Provided data -

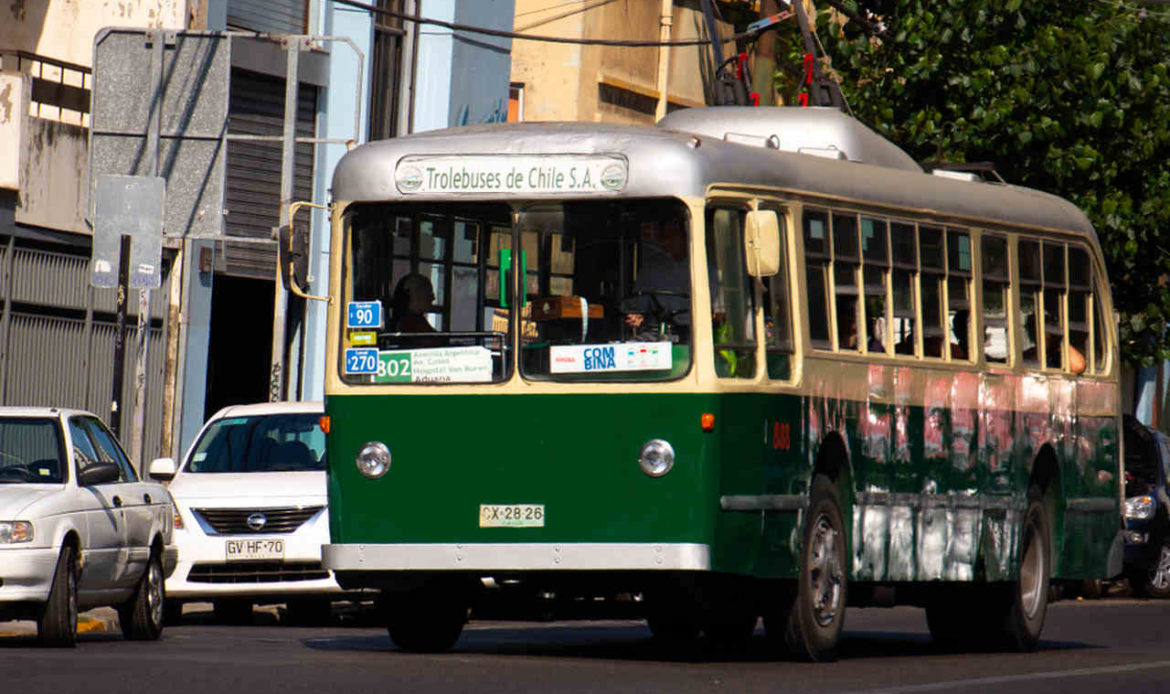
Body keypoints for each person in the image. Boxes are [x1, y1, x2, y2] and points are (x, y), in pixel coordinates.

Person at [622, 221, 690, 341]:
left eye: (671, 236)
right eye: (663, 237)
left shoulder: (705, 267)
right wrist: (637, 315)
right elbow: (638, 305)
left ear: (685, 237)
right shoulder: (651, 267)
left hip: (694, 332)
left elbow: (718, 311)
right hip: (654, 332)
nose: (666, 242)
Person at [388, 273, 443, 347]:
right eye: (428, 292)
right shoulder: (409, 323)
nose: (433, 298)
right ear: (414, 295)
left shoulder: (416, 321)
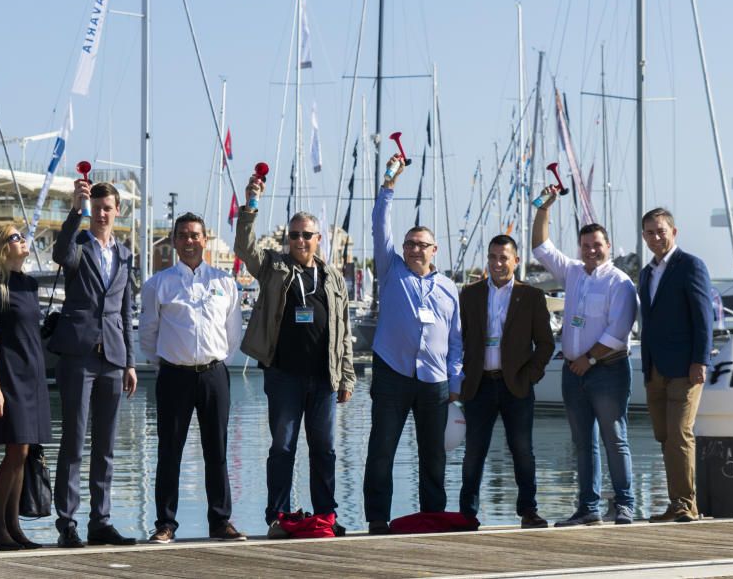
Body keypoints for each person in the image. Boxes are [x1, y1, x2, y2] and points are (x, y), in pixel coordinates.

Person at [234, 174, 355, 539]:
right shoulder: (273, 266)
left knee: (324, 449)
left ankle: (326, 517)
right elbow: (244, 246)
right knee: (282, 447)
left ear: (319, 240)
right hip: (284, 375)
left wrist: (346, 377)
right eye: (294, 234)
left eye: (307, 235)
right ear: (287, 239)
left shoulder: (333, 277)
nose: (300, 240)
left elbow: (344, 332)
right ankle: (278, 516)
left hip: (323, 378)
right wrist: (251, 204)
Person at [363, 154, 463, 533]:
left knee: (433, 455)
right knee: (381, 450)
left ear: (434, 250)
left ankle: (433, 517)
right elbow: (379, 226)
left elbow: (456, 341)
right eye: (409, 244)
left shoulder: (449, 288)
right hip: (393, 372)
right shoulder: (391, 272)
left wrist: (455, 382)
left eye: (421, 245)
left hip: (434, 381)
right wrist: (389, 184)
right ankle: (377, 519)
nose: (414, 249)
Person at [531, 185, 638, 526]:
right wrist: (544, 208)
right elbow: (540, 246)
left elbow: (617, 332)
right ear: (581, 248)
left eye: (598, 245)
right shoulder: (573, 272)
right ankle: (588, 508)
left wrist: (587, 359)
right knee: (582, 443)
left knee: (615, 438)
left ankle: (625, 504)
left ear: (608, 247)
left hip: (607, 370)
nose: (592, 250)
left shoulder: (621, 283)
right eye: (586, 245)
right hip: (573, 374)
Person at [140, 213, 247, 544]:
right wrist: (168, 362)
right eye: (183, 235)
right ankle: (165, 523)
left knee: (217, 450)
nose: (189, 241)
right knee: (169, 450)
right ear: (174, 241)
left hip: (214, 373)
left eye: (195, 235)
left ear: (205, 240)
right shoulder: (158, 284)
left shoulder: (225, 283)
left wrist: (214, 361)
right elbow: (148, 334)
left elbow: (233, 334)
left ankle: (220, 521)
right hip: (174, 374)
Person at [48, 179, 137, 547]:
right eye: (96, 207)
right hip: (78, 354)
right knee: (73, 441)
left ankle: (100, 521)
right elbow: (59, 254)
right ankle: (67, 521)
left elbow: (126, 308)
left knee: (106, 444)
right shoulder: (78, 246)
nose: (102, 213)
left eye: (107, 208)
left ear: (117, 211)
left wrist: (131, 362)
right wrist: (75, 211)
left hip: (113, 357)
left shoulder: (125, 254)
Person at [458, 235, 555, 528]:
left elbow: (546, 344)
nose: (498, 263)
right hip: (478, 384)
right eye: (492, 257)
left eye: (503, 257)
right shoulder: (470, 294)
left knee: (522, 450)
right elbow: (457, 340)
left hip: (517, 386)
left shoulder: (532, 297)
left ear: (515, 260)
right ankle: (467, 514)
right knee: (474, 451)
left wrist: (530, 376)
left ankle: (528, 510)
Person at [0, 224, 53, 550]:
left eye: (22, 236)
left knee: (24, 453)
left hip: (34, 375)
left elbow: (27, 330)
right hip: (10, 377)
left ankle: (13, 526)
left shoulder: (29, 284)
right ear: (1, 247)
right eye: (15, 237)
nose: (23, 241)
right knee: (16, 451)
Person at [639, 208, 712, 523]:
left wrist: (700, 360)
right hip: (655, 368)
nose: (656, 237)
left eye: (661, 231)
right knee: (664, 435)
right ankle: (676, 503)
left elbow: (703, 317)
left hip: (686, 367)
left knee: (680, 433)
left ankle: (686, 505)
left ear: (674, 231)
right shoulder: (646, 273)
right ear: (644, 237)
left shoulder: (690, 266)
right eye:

What the task requires - Your answer should consist only of the lines above between the line holding "left hip: (517, 386)" and the line holding "left shoulder: (690, 266)", inclusive, each transcribed exactly.

Output -
left hip: (517, 386)
left shoulder: (532, 297)
left ear: (515, 260)
right ankle: (467, 514)
right knee: (474, 451)
left wrist: (530, 376)
left ankle: (528, 510)
Person at [0, 224, 53, 550]:
left eye: (22, 236)
left knee: (24, 453)
left hip: (34, 375)
left elbow: (27, 330)
right hip: (10, 377)
left ankle: (13, 526)
left shoulder: (29, 284)
right ear: (1, 247)
right eye: (15, 237)
nose: (23, 241)
right knee: (16, 451)
Person at [639, 208, 712, 523]:
left wrist: (700, 360)
right hip: (655, 368)
nose: (656, 237)
left eye: (661, 231)
right knee: (664, 435)
right ankle: (676, 503)
left elbow: (703, 317)
left hip: (686, 367)
left knee: (680, 433)
left ankle: (686, 505)
left ear: (674, 231)
right shoulder: (646, 273)
right ear: (644, 237)
left shoulder: (690, 266)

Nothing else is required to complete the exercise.